News

Arcee takes leading role in model merging innovations

Arcee's recent merger with mergekit has made us a leader in model merging research and development. Check out our video interview with mergekit Founder Charles Goddard, who's come onboard our team as a Senior Research Engineer.

Mary MacCarthy

Mar 1, 2024 • 2 min read

Arcee is proud to be the pioneer in model merging, after recently joining forces with mergekit.

mergekit was created by former NASA and Apple engineer Charles Goddard. He had been experimenting with model merging techniques and found that most of the cutting-edge research papers did not include code releases. He decided to share his work with the open source community as a remarkably easy-to-use and resource-efficient toolkit that he called “mergekit.”

Here at Arcee, it wasn’t long before our researchers came across mergekit, and immediately recognized its value. We reached out to Charles, and the rest is history: Arcee and mergekit merged, with the toolkit now available on Arcee’s Github repository and Charles joining our team as a Senior Research Engineer.

We’re absolutely thrilled to have Charles on board, and we share his vision of model merging as one of the most important innovations happening in LLM research. We also share his deeply-felt commitment to keeping mergekit open source.

Over the next few weeks, we’ll be telling you more about:
• how model merging works
• how you and your organization can use it
• why it fits so well into Arcee’s Small Language Model (SLM) system
• specific uses cases.

Today, you can check out this introductory video from Charles, in which he starts to explain the basics of model merging.

0:00

/0:59

VIDEO TRANSCRIPT
CHARLES GODDARD, mergekit Founder

Model merging is a way to take pre-trained checkpoints of language models, or of any models actually...

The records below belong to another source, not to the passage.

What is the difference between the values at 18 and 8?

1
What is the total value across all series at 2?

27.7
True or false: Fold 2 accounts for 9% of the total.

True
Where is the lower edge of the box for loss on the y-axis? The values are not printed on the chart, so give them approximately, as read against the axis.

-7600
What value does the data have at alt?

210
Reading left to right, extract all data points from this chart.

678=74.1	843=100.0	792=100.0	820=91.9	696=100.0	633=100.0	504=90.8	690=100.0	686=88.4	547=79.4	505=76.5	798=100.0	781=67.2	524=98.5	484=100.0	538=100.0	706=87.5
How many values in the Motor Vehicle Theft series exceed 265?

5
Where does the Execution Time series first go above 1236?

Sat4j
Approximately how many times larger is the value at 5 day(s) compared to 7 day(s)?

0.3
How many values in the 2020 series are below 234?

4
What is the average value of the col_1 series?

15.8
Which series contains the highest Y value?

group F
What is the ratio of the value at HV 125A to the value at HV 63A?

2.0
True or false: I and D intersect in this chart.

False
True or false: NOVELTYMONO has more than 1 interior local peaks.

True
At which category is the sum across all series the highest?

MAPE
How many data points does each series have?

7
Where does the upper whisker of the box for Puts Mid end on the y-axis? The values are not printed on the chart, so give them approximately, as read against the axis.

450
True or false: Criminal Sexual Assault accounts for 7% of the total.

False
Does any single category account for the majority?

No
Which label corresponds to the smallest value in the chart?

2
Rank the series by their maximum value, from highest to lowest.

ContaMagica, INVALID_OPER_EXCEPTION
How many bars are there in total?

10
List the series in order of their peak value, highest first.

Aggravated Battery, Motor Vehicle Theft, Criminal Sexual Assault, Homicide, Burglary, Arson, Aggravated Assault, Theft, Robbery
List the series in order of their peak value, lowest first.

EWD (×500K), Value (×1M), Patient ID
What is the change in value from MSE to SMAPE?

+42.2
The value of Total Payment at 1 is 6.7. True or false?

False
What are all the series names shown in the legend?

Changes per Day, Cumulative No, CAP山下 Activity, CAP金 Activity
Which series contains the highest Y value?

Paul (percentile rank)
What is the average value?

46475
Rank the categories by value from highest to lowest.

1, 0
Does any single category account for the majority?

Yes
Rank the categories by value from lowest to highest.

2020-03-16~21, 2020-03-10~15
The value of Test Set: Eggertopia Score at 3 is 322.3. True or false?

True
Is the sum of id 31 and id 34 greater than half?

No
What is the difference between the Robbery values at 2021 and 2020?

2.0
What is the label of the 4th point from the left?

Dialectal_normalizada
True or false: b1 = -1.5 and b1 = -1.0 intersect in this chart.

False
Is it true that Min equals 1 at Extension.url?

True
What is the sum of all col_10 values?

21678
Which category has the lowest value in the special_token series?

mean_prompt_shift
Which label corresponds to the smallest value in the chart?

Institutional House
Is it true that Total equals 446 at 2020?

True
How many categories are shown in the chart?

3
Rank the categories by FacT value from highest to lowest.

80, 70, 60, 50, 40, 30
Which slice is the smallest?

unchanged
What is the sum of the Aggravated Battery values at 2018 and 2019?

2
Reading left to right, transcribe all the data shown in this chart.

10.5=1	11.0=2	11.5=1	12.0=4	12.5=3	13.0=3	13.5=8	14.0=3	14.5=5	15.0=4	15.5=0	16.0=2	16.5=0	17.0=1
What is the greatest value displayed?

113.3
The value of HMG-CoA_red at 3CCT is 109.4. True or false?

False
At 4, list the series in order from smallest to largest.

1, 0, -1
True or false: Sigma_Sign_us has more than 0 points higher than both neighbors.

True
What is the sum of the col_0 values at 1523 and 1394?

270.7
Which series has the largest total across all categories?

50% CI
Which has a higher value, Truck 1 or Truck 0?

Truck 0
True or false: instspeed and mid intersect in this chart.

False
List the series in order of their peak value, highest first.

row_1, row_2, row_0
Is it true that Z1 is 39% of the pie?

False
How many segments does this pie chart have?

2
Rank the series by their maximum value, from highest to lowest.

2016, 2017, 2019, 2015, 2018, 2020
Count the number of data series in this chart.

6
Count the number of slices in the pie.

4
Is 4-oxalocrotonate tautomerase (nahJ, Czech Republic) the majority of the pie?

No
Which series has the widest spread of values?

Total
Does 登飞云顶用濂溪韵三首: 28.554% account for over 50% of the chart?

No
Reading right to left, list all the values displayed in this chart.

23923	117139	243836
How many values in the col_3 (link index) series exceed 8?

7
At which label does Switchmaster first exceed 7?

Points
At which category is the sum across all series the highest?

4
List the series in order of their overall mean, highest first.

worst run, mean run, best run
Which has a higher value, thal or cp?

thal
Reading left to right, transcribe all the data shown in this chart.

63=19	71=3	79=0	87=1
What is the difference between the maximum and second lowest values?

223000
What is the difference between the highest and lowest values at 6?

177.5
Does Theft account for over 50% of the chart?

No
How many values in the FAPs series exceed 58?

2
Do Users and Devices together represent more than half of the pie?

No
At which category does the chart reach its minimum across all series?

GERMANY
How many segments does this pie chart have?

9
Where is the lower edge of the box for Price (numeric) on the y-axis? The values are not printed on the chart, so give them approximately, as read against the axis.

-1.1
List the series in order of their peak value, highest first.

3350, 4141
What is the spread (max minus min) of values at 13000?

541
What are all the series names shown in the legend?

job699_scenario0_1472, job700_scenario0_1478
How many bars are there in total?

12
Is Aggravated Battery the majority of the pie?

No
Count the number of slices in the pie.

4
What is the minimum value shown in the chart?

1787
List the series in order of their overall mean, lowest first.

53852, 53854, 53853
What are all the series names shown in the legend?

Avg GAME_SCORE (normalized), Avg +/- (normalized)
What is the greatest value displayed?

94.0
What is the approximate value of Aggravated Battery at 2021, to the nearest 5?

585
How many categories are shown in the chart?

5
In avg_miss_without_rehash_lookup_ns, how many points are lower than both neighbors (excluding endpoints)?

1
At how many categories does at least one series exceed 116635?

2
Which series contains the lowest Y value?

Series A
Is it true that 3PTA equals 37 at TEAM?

mergekit applies it in particular to the field of language models, but the general technique works in computer vision, it works in natural language processing…. it works basically anywhere you have a neural network, more or less.

Model merging takes two or more pre-trained checkpoints and combines them to get a model that has some portion of the strengths and abilities of both…

I like to think of model merging as a way to extend the value of these pre-trained checkpoints...

This is because companies spend huge amounts of money to produce these models, which are useful by themselves just as they're released–but shortly afterwards there's a new, cooler model.

But there's no reason that these checkpoints have to stop being useful at that point. They still represent a huge amount of computation and research efforts and energy and care.”